For a country long mired in a recessionary funk, the giant tsunami that ravaged the Japanese coast last Friday was a cruel blow. The damage bill could be around $180 billion, about 50% greater than the cost of the 1995 earthquake in Kobe, which killed more than 6,000 people.
The Japanese people have been buoyed by a torrent of international support, both moral and financial. Yet some commentators, meaning well, are giving false hope to Japan.
Economic guru Larry Summers, a professor at Harvard and former US presidential adviser, has reminded the Japanese that they ‘gained economic strength’ after the Kobe earthquake, and their imminent reconstruction efforts will elicit ‘temporary increments ironically to GDP.’ A journalist at Reuters reckoned the devastation will ‘eventually help boost Japan’s economy.’
But to see any economic benefits from events so patently destructive of life and property is to subscribe to a stubborn economic fallacy.
To be sure, frenetic reconstruction efforts will soon bring about a surge in economic activity across Japan, especially in affected areas.

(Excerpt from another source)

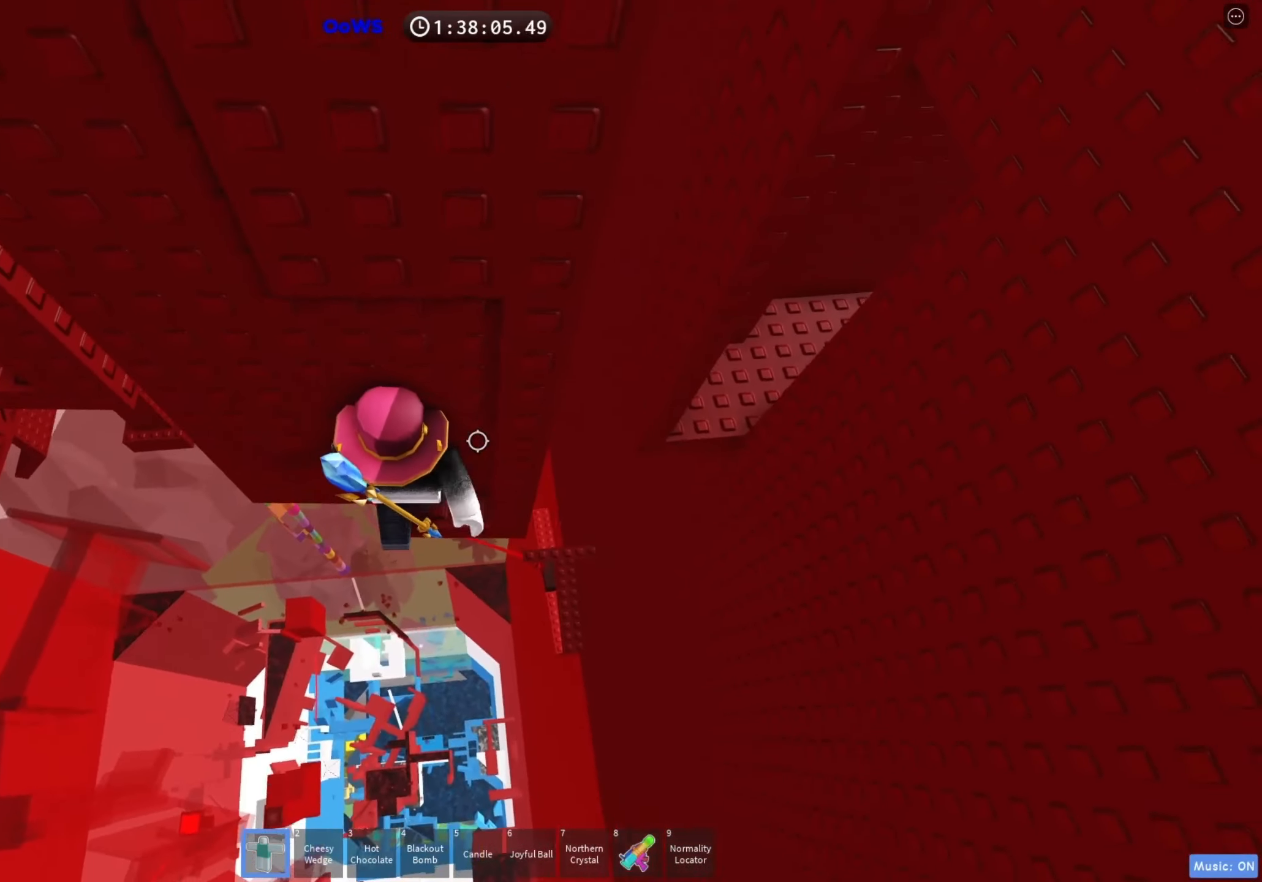
{"keys": ["d"], "events": [[100, "d", "up"], [383, "d", "down"], [383, "w", "up"]]}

But this is akin to repairing a broken window.
The French economist Frederic Bastiat lampooned the ‘broken window fallacy’ in the mid-nineteenth century. He rightly argued that repair efforts were public and benefited glaziers, who helped propagate the fallacy. But society as a whole was poorer. Had the window lasted, the money used to repair it could have bought a new pair of shoes, benefitting the shoe salesman and giving the window owner the pleasure of new shoes and a window.

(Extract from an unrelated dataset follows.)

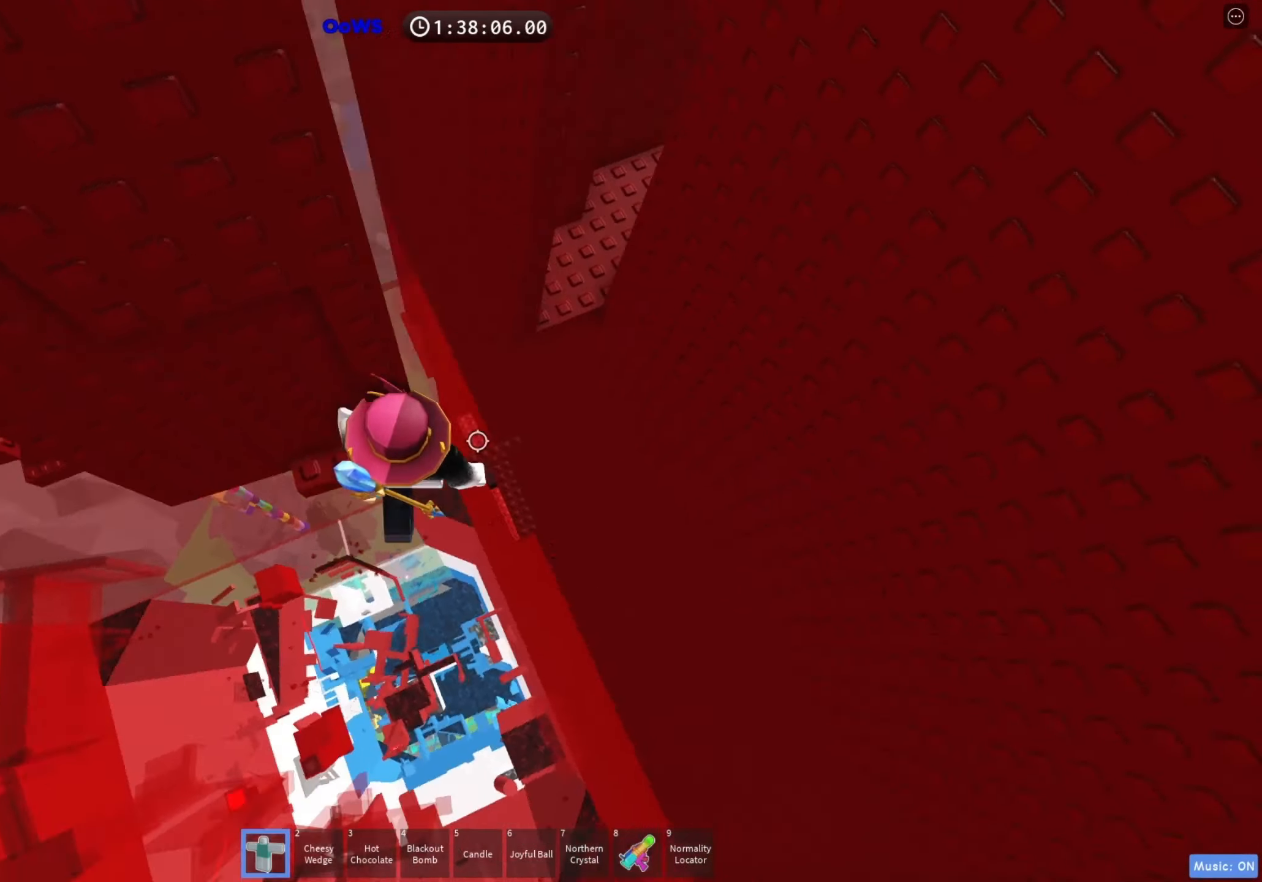
{"keys": ["d"], "events": [[33, "space", "down"], [150, "space", "up"]]}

In a few tragic days, Japan has lost vast chunks of its infrastructure, not to mention lives. The billions of dollars worth of purchases the Japanese could have made without sacrificing their road, rail and power systems will never be seen.
Unfortunately, Keynesian economics gave the broken window fallacy a new lease on life in the mid-twentieth century. Its obsession with ‘national accounts,’ GDP in particular, has blinded citizens (and the odd professor!) to the realities of wealth creation.

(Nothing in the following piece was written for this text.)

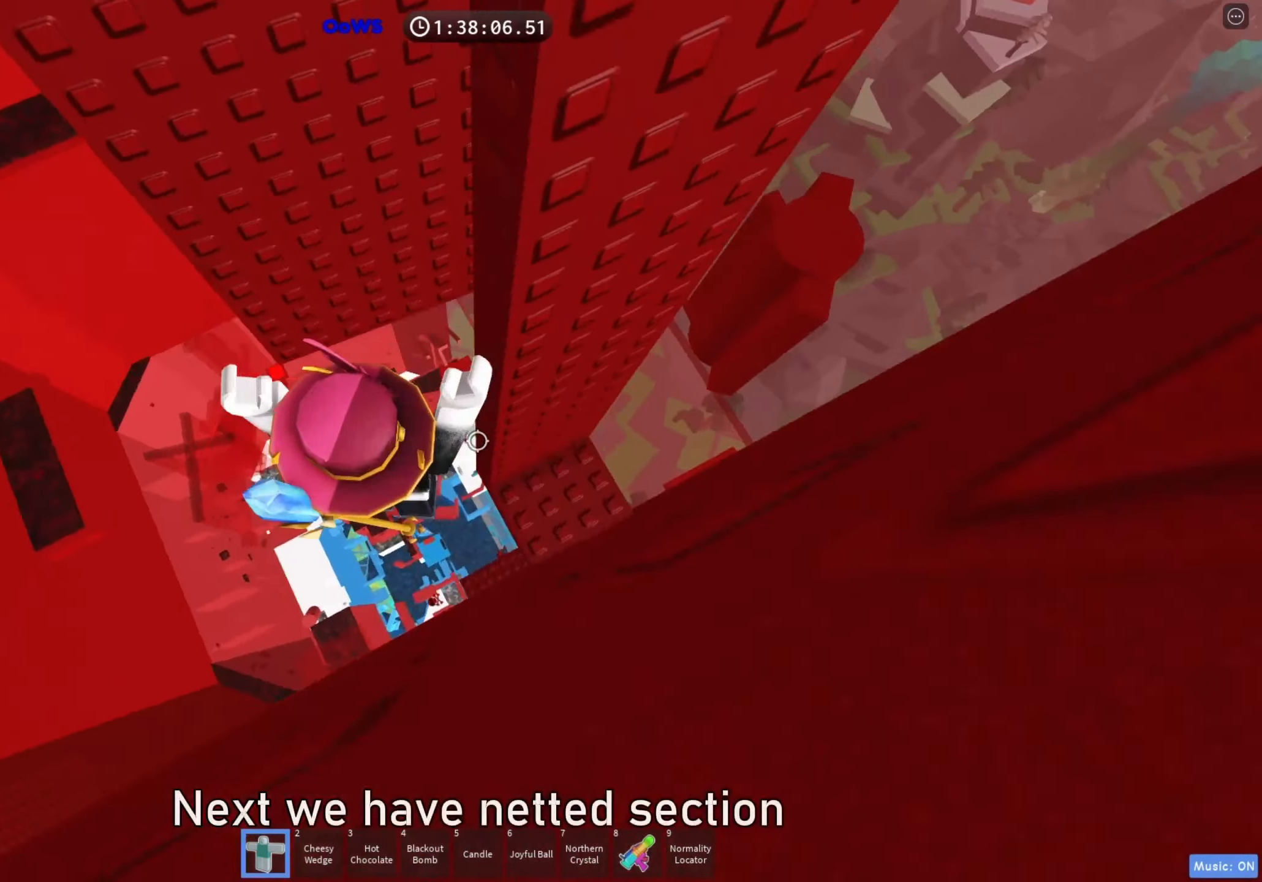
{"keys": ["d"], "events": []}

GDP ignores damage to public infrastructure and treats all expenditures, however frivolous, equally. Real wealth comes from people, their skills, and the public and private infrastructure that supports them: resources that are now tragically diminished in Japan.
The last thing the Japanese people need during this national trial is encouragement to ‘stimulate’ their economy further, which would only add to their already immense debt. They would do far better to rely on their renowned resilience and determination to prosper against the odds.